3. Parsons used the ideas of “pattern variables” and “systemic analyses” to try to bring together action theory and functionalism. But because of these ideas, he ended up putting action theory of system in second place. His whole theory is based on a view of man that is too socialised.

4. He has spent too much time worrying about order and balance. This has made his idea based on the status quo. In his plan, social strife and social change are not given enough attention.

5. His idea of power is also based on functionalism, and his functionalism has a goal-directed nature. Values and rules have been given too much attention.

6. Parsons was attacked more than anyone else in modern sociology. Even the fact that he couldn’t write in clear, simple English was used against him. A lot of this criticism is shallow and repeated, so it’s easy to ignore. There are three main criticisms that need to be dealt with first:

• Society is shown as being in perfect unity with no problems.

• Part of this picture comes from the fact that Parsons didn’t look at the cause of social strife, which is the unequal distribution of power.

• Parsons’ theory can’t explain social change because it focuses on unity and leaves out conflict.

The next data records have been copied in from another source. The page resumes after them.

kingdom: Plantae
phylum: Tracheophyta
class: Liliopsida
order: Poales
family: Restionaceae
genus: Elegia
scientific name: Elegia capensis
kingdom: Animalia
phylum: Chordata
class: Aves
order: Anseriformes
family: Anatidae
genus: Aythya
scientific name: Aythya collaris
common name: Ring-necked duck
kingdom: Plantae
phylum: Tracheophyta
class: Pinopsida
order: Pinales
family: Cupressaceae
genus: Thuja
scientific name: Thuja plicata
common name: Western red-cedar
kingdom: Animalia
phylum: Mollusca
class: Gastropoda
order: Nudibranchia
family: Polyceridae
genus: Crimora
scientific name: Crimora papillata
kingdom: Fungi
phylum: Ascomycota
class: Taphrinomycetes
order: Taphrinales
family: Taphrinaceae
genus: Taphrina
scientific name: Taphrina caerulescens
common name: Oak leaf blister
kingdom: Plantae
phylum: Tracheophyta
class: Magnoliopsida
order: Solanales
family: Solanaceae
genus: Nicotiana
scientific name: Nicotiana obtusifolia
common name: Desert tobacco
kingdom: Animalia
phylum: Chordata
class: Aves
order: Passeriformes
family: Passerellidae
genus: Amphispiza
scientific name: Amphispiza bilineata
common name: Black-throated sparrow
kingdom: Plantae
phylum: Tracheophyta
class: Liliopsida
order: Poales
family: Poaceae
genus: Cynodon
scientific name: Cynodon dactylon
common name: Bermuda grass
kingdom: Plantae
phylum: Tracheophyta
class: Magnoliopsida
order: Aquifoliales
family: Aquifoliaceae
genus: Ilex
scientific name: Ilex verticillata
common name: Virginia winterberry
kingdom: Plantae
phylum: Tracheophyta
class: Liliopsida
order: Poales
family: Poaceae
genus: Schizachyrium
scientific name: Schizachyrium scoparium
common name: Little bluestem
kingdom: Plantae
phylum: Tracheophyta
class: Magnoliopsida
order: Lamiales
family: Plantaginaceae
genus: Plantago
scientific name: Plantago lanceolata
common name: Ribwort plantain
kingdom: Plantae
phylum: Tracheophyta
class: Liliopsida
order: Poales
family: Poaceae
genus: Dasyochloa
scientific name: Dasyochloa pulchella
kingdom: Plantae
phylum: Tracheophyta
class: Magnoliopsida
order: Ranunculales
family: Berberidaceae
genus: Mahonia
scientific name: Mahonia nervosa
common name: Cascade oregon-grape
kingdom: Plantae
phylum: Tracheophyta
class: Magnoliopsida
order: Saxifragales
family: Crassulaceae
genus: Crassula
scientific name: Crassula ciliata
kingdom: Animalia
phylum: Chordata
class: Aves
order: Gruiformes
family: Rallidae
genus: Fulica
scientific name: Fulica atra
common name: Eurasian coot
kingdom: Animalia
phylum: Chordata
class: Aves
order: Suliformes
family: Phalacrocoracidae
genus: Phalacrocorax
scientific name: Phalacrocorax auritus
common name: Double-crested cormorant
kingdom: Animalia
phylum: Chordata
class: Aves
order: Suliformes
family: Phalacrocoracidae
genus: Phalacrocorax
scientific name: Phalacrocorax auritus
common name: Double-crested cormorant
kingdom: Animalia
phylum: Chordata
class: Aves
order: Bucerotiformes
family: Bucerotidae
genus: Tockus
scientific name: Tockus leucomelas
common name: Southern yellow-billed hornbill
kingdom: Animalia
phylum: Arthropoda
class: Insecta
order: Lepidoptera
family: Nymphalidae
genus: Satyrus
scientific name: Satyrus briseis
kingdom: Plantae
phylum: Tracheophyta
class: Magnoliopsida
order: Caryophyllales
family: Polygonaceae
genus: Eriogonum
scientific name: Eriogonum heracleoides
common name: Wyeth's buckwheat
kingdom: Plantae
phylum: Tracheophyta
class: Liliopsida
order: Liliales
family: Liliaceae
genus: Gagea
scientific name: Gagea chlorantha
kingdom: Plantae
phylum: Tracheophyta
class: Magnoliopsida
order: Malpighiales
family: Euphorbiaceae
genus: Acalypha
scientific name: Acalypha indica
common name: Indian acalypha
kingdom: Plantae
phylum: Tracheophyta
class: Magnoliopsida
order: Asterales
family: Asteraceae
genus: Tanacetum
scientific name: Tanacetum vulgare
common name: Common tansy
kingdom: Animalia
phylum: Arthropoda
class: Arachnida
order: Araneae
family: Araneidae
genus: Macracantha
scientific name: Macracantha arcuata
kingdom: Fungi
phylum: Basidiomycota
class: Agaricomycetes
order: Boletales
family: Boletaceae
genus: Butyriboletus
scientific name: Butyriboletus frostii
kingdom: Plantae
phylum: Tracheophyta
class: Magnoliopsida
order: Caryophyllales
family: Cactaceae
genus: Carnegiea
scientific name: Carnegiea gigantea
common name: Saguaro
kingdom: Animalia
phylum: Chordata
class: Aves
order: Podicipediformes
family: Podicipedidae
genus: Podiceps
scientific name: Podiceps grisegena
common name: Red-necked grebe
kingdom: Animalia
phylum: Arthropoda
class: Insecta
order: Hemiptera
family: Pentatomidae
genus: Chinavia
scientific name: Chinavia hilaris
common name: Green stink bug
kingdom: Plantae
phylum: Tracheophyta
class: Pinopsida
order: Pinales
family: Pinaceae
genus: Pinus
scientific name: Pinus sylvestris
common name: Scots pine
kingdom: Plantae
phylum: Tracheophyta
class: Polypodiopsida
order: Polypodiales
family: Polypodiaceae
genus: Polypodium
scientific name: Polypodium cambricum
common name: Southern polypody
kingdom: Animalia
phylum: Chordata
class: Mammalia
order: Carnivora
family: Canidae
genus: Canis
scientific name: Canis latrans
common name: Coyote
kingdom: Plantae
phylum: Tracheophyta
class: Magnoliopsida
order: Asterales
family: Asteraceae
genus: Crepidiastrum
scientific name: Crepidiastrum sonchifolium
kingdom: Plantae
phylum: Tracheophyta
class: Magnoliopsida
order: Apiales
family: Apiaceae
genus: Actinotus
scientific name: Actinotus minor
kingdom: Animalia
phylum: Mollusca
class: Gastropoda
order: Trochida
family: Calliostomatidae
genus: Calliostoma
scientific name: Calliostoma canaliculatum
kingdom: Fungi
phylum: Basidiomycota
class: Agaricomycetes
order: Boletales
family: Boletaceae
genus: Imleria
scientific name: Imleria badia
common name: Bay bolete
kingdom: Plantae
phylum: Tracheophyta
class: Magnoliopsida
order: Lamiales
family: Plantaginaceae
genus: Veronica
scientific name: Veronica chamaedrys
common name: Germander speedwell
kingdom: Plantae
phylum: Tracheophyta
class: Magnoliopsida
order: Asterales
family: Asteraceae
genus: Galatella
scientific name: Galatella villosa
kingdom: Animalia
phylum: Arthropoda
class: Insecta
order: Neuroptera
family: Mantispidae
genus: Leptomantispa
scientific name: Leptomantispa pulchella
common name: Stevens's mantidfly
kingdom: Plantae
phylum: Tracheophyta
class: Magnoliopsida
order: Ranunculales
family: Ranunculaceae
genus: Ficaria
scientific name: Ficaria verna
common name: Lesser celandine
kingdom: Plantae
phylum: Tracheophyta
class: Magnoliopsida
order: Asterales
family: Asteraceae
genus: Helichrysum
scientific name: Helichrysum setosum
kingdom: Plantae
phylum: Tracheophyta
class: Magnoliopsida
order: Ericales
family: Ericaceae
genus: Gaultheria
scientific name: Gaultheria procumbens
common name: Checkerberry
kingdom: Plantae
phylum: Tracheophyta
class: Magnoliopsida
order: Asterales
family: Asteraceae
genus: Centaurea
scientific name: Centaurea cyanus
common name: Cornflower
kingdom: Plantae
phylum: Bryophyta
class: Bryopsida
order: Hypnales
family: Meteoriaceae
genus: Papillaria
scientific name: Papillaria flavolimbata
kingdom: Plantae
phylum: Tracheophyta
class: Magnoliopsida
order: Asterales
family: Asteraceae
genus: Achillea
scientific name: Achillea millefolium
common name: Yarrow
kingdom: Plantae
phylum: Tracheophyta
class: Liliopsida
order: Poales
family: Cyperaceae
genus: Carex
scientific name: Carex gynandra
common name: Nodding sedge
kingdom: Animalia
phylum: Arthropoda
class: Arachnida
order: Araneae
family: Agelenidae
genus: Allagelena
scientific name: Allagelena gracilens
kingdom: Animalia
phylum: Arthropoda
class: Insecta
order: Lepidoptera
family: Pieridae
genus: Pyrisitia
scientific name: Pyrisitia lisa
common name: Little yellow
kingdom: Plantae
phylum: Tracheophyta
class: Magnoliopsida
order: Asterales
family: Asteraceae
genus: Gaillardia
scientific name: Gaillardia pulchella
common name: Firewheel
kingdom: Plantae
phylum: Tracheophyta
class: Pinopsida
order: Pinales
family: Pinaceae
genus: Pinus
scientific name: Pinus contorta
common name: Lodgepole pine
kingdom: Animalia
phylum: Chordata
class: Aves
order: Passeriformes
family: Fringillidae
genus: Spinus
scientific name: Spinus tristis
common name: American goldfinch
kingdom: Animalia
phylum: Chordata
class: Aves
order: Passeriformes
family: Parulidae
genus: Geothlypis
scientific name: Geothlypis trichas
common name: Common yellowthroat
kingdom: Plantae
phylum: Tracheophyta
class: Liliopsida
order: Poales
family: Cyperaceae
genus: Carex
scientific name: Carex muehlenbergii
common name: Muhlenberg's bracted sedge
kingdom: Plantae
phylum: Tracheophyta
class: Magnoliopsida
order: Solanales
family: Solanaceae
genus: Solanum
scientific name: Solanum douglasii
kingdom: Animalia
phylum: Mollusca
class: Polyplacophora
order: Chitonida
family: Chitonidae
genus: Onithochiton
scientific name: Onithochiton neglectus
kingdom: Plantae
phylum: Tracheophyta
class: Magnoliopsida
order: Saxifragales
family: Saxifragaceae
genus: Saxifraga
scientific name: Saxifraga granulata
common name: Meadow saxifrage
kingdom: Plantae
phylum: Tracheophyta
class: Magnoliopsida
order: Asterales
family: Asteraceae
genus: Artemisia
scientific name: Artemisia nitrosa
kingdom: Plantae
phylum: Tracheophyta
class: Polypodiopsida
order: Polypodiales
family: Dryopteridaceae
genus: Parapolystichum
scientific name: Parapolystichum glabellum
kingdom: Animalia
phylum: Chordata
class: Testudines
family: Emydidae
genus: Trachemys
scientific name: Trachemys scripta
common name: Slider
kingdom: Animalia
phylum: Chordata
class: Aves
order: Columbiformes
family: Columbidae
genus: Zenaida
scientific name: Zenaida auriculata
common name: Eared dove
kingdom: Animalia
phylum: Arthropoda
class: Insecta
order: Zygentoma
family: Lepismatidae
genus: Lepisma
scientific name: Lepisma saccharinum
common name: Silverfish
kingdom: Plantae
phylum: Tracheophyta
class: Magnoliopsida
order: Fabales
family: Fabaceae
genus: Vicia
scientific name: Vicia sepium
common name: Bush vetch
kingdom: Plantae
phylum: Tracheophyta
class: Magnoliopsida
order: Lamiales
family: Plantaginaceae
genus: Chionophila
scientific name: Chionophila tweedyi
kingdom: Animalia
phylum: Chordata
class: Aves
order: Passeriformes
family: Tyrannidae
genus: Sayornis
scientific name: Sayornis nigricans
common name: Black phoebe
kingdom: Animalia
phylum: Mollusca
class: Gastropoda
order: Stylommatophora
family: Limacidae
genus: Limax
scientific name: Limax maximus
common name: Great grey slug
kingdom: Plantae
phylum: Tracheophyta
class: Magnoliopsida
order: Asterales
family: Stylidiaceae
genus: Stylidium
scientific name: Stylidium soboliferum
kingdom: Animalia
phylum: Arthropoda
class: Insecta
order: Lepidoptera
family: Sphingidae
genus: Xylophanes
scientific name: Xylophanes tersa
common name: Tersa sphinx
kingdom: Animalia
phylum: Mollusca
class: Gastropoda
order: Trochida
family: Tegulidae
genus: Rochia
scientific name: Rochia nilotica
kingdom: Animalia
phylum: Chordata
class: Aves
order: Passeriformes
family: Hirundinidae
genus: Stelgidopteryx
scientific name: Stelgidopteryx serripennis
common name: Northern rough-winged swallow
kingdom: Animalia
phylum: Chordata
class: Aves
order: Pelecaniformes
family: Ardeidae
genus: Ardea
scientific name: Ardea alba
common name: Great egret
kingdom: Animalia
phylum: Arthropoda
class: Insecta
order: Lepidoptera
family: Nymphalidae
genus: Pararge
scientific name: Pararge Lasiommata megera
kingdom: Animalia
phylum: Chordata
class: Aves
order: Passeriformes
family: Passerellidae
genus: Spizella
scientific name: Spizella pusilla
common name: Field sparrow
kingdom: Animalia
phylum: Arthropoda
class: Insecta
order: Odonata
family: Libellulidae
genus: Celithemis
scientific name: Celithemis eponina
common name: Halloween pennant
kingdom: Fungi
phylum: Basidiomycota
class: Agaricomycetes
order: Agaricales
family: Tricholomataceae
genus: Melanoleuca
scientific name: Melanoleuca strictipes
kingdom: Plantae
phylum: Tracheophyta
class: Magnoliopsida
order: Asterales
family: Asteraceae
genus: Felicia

7. Each of these three complaints has flaws. Even though Parsons didn’t think about change, conflict, and power the way his enemies did, that doesn’t mean that his theory couldn’t handle them. In fact, Parsons went out of his way to do this in his later works. From the beginning, Parsons’s theory was based on the idea that the functional organisation and integration of society are hard to do. The integration of such complex setups in a whole society must happen in a complicated and thorough way, with problems and failures along the way. Any real society can’t be fully merged, and it’s only natural that there are many gaps and differences between and within society’s different areas and how they are set up. When things don’t fit together or don’t make sense, they can cause problems or even fights.

8. Also, Parsons doesn’t think that a highly connected (but not perfect) society wouldn’t or couldn’t change. After all, in biology, assuming that a living organism must be meeting its functional requirements for survival doesn’t mean that the organism is immortal and will continue to meet its functional requirements forever or that, as long as it is alive, it will stay the same, never getting older or sick. If Parsons’ model is any indication, this might be what he has in mind when he talks about a system’s parts balancing out on their own. Equilibrium is when things reach a safe point and then stay the same. Even though the idea of equilibrium has its place, he rejects the idea that there is only one kind of equilibrium. Instead, he points out that there is a type of equilibrium called “moving equilibrium,” which is often seen in living things. An organism can be in balance if all of its systems and parts are healthy and working well. This doesn’t mean that the organism doesn’t change, though, because it grows and ages even as it stays healthy and lives. Parsons thought that society should be like this, and change is a big part of this idea. In two short books written in 1966 and 1971 for an introductory series, Parsons tried to give an overview of the long-term development of Western society, starting with its roots in ancient Greek and Jewish culture (an interpretation that owed a lot to Weber).